• EXERCISE DESCRIPTION:
After locating the line with "right ear: (573, 446)" in the entries below, output it and each following line up to and including the line with "left shoulder: (168, 205)", exactly and without pictures.

(People photos with keypoints)
Segment Open

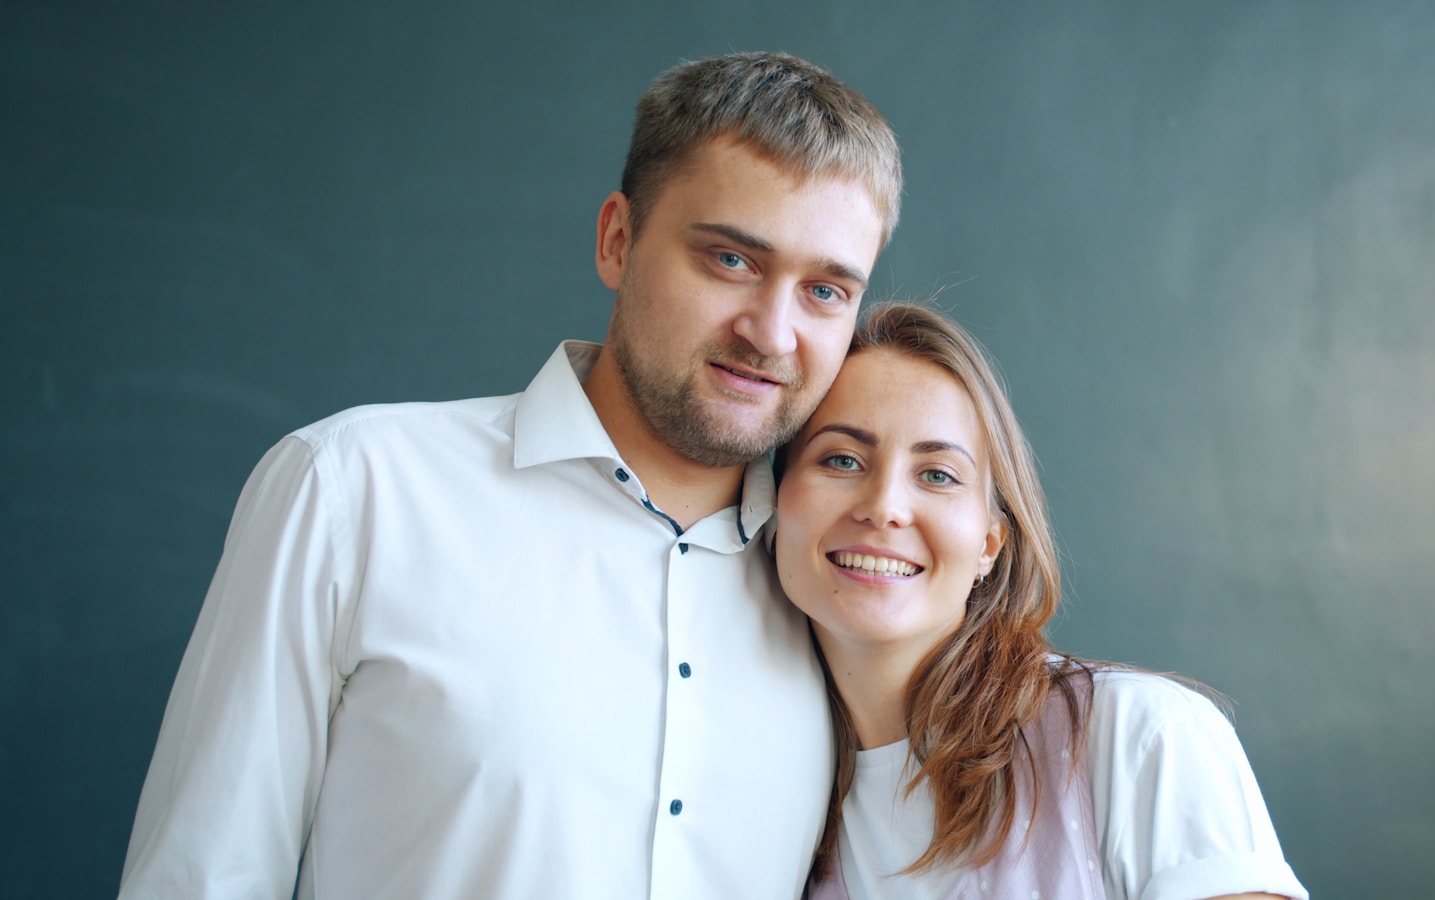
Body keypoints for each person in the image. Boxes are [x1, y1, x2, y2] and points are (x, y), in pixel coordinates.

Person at [120, 52, 901, 900]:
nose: (772, 333)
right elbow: (202, 878)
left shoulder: (841, 588)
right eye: (731, 261)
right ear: (617, 240)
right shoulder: (354, 489)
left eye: (826, 291)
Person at [774, 303, 1310, 900]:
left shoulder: (1140, 737)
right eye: (842, 460)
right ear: (772, 503)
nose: (884, 508)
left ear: (988, 544)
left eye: (938, 475)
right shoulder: (768, 805)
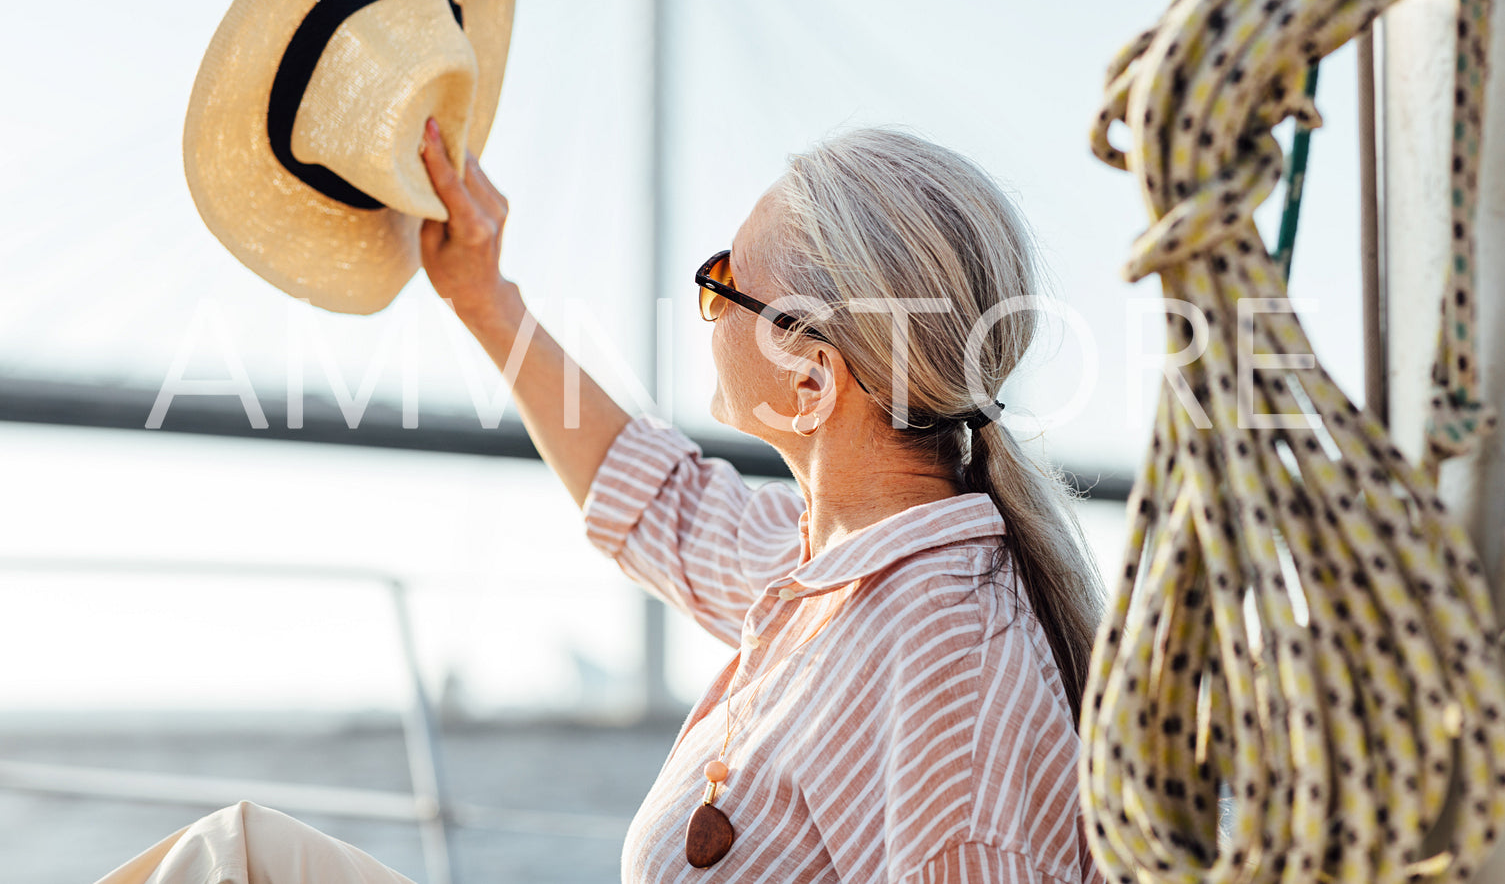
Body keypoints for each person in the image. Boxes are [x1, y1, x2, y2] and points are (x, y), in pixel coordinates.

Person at [97, 123, 1107, 883]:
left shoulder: (950, 667)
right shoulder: (829, 573)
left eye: (722, 284)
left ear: (811, 380)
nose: (699, 308)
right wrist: (483, 298)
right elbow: (654, 495)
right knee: (232, 857)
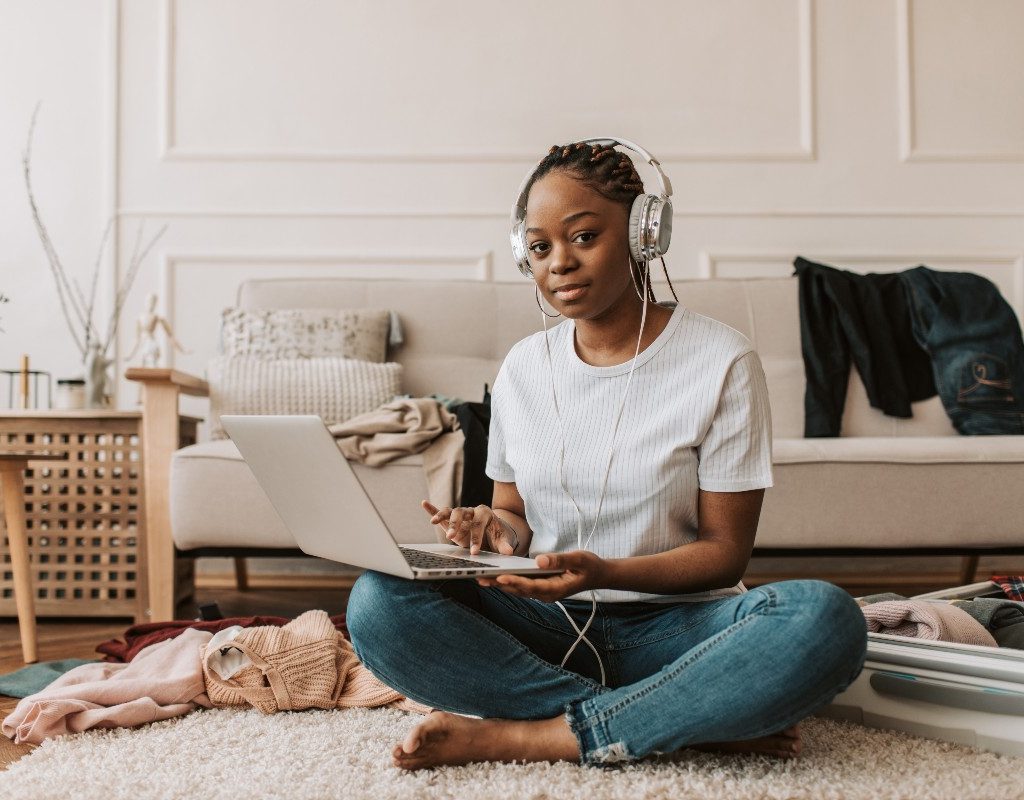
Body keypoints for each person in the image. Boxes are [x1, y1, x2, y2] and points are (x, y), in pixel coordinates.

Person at [346, 139, 868, 770]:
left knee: (823, 618)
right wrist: (488, 530)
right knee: (378, 599)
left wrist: (605, 572)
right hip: (548, 624)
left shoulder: (721, 361)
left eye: (584, 236)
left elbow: (723, 554)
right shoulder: (522, 368)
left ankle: (534, 736)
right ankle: (678, 719)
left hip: (678, 631)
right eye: (539, 247)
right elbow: (514, 517)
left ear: (644, 235)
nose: (559, 262)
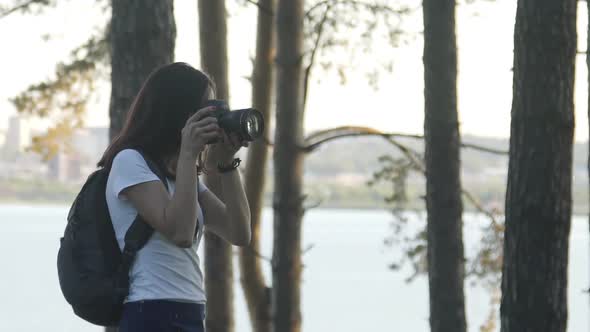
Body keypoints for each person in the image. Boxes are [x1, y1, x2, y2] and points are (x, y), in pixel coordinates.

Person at [97, 62, 251, 332]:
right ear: (179, 111)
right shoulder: (130, 161)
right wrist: (189, 154)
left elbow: (239, 232)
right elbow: (180, 232)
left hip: (191, 310)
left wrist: (227, 164)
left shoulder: (179, 176)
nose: (212, 120)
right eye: (205, 109)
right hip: (150, 311)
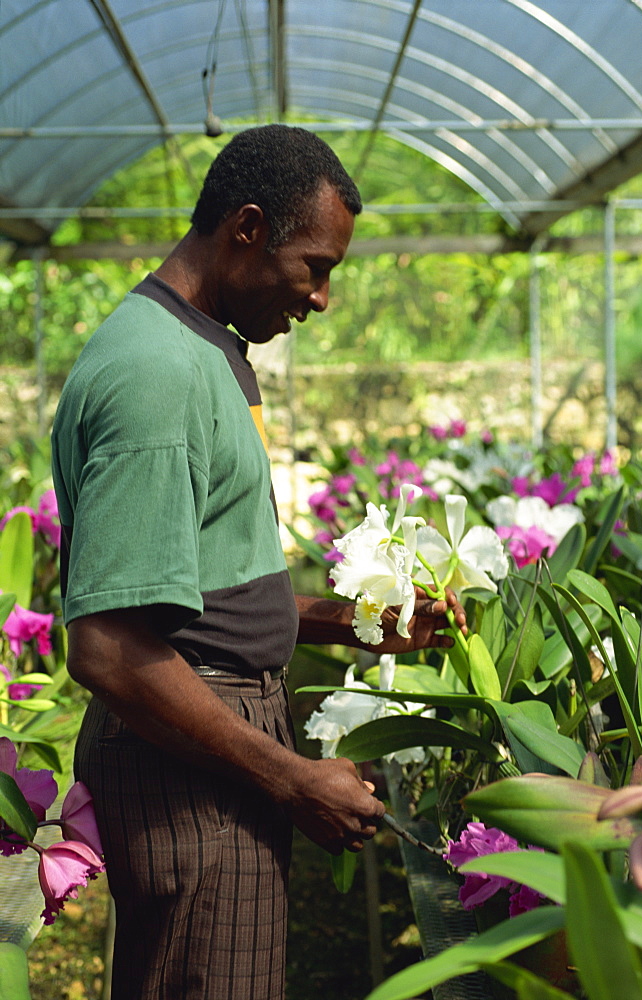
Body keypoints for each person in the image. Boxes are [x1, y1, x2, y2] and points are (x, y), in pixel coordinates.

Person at [51, 124, 467, 1000]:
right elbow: (110, 647)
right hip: (189, 767)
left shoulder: (207, 347)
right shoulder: (156, 373)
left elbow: (199, 584)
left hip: (210, 739)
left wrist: (353, 623)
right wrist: (290, 778)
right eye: (315, 267)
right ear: (245, 228)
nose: (321, 299)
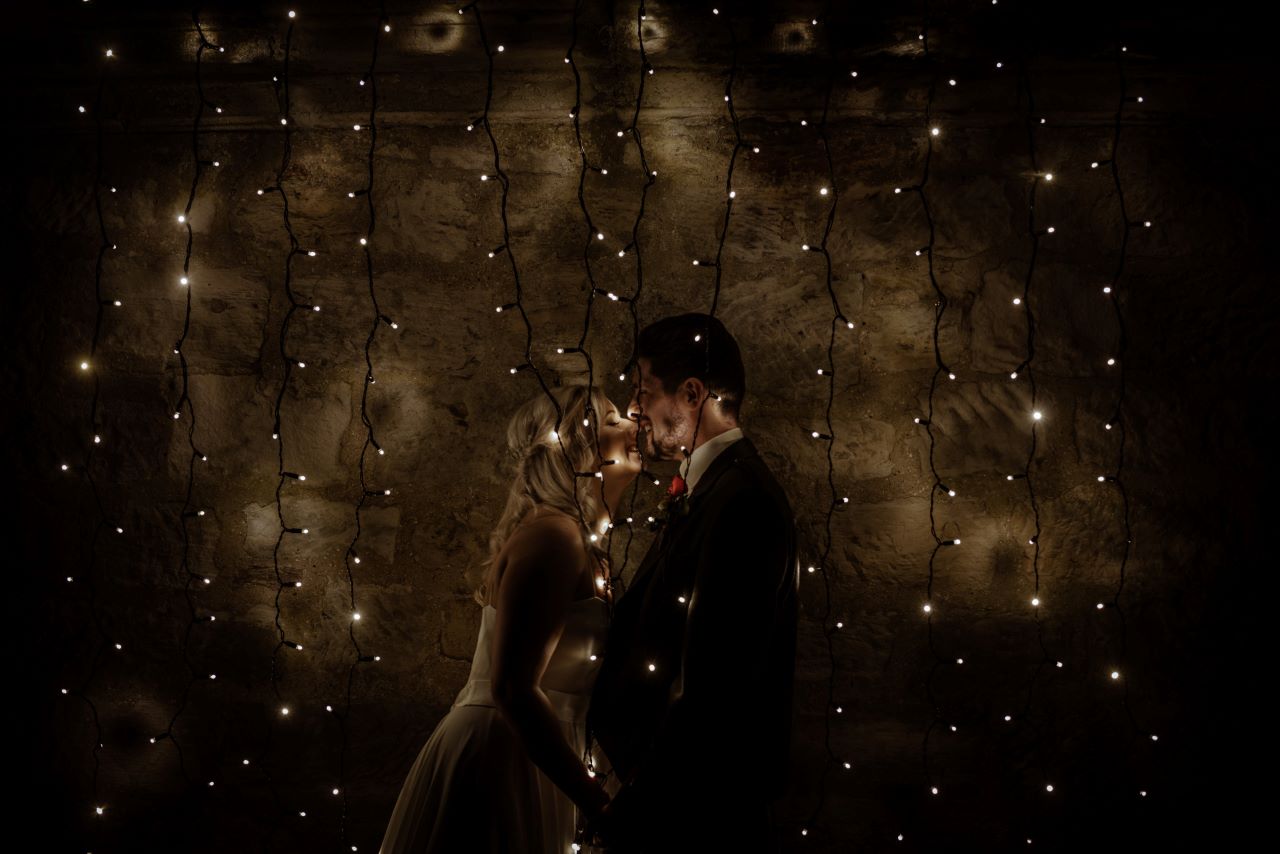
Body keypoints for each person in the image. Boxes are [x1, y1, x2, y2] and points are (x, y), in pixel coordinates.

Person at [379, 383, 641, 853]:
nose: (633, 425)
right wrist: (598, 804)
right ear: (573, 446)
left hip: (539, 755)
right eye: (613, 420)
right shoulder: (554, 539)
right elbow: (513, 690)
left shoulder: (577, 540)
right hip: (504, 759)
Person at [586, 313, 800, 852]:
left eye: (643, 391)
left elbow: (714, 685)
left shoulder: (743, 499)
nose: (634, 409)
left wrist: (633, 806)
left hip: (694, 813)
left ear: (691, 393)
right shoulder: (712, 488)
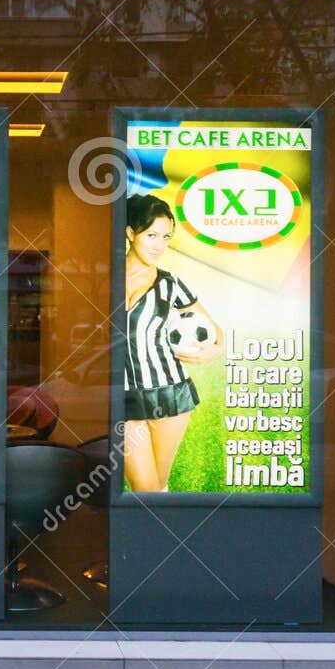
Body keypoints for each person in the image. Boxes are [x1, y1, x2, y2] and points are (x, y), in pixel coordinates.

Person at [123, 193, 224, 492]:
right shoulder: (105, 278)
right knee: (144, 488)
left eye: (165, 237)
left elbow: (216, 332)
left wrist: (213, 352)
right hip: (124, 397)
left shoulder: (172, 284)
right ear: (131, 233)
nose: (159, 245)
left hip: (171, 395)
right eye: (151, 235)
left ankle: (161, 538)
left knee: (156, 489)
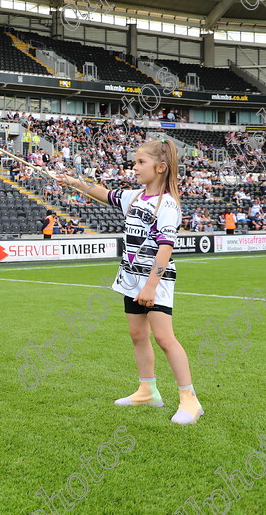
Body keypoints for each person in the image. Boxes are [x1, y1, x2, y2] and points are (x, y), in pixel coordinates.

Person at [57, 139, 203, 425]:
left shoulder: (168, 205)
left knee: (164, 338)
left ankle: (190, 399)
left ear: (160, 168)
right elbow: (104, 194)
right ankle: (147, 390)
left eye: (140, 162)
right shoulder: (134, 196)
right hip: (130, 278)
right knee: (138, 336)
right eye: (134, 162)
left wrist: (150, 286)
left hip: (155, 281)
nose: (134, 167)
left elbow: (165, 248)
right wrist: (72, 181)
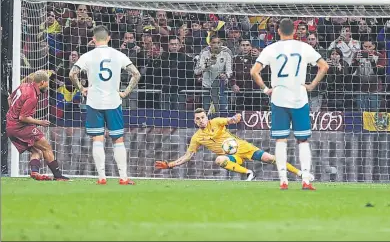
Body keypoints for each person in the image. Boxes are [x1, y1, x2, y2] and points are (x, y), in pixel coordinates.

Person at [250, 18, 329, 190]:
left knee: (280, 140)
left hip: (279, 97)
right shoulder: (304, 47)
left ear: (278, 31)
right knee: (303, 140)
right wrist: (312, 85)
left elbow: (254, 71)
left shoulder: (271, 49)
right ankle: (306, 179)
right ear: (295, 31)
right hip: (300, 97)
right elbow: (324, 66)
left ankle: (283, 180)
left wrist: (265, 89)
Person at [69, 25, 141, 185]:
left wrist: (81, 89)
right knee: (118, 139)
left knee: (97, 138)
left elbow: (72, 73)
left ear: (93, 39)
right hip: (113, 101)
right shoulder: (118, 54)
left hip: (94, 101)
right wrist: (125, 92)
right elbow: (136, 74)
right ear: (109, 38)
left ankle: (101, 177)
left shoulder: (87, 56)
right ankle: (123, 177)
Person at [154, 109, 304, 181]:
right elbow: (188, 155)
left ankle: (300, 173)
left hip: (245, 148)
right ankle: (248, 173)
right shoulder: (197, 138)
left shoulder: (217, 121)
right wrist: (170, 165)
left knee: (271, 158)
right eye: (198, 119)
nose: (201, 120)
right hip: (233, 157)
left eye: (202, 117)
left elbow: (231, 120)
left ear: (207, 117)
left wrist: (236, 118)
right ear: (195, 121)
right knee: (219, 160)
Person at [6, 70, 69, 181]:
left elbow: (9, 98)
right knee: (47, 147)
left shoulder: (23, 86)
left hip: (10, 126)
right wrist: (40, 122)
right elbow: (22, 117)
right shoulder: (32, 96)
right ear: (42, 82)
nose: (48, 86)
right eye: (47, 83)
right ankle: (58, 176)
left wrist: (12, 114)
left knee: (37, 151)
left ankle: (35, 172)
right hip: (20, 126)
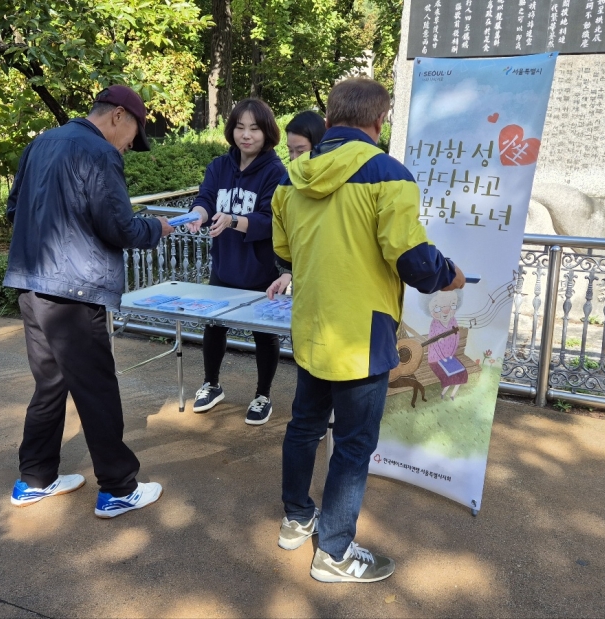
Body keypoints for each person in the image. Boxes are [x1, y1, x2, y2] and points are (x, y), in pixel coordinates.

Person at [268, 78, 465, 583]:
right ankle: (334, 552)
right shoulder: (390, 175)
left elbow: (283, 252)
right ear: (379, 122)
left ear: (328, 121)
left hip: (312, 328)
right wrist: (450, 275)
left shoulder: (290, 180)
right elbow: (413, 260)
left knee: (304, 427)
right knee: (354, 445)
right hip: (364, 335)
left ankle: (296, 518)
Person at [3, 85, 173, 519]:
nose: (130, 145)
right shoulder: (99, 152)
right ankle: (118, 488)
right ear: (118, 116)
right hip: (75, 291)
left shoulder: (41, 143)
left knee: (50, 383)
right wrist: (157, 228)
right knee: (97, 389)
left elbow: (13, 209)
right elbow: (120, 228)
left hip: (31, 283)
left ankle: (35, 479)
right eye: (134, 135)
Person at [183, 98, 287, 425]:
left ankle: (263, 395)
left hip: (261, 271)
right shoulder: (219, 166)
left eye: (254, 128)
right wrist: (197, 215)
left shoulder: (276, 172)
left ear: (267, 132)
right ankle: (211, 384)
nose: (246, 135)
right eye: (240, 127)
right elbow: (205, 199)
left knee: (264, 335)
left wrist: (232, 220)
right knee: (214, 327)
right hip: (224, 267)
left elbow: (270, 221)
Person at [269, 110, 326, 297]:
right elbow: (282, 235)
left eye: (301, 151)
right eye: (290, 150)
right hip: (302, 285)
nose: (294, 158)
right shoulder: (287, 183)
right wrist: (287, 271)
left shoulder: (342, 181)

Segment Closed

• TASK OUTPUT:
right ear: (573, 446)
left hip: (539, 755)
right eye: (613, 420)
right shoulder: (554, 539)
right elbow: (513, 690)
left shoulder: (577, 540)
right hip: (504, 759)
Person at [586, 313, 800, 852]:
left eye: (643, 391)
left elbow: (714, 685)
left shoulder: (743, 499)
nose: (634, 409)
left wrist: (633, 806)
left hip: (694, 813)
left ear: (691, 393)
right shoulder: (712, 488)
Body keypoints for each person in the image. Boxes are [x1, y1, x2, y2] and points are (x, y), in pixel coordinates.

Person at [123, 193, 224, 492]:
right shoulder: (105, 278)
right knee: (144, 488)
left eye: (165, 237)
left elbow: (216, 332)
left wrist: (213, 352)
right hip: (124, 397)
left shoulder: (172, 284)
right ear: (131, 233)
nose: (159, 245)
left hip: (171, 395)
right eye: (151, 235)
left ankle: (161, 538)
left knee: (156, 489)
Body keypoints for each person in the image. Boxes are [x1, y1, x2, y2] and points are (x, y), in pixel coordinates.

Person at [57, 139, 203, 425]:
left shoulder: (168, 205)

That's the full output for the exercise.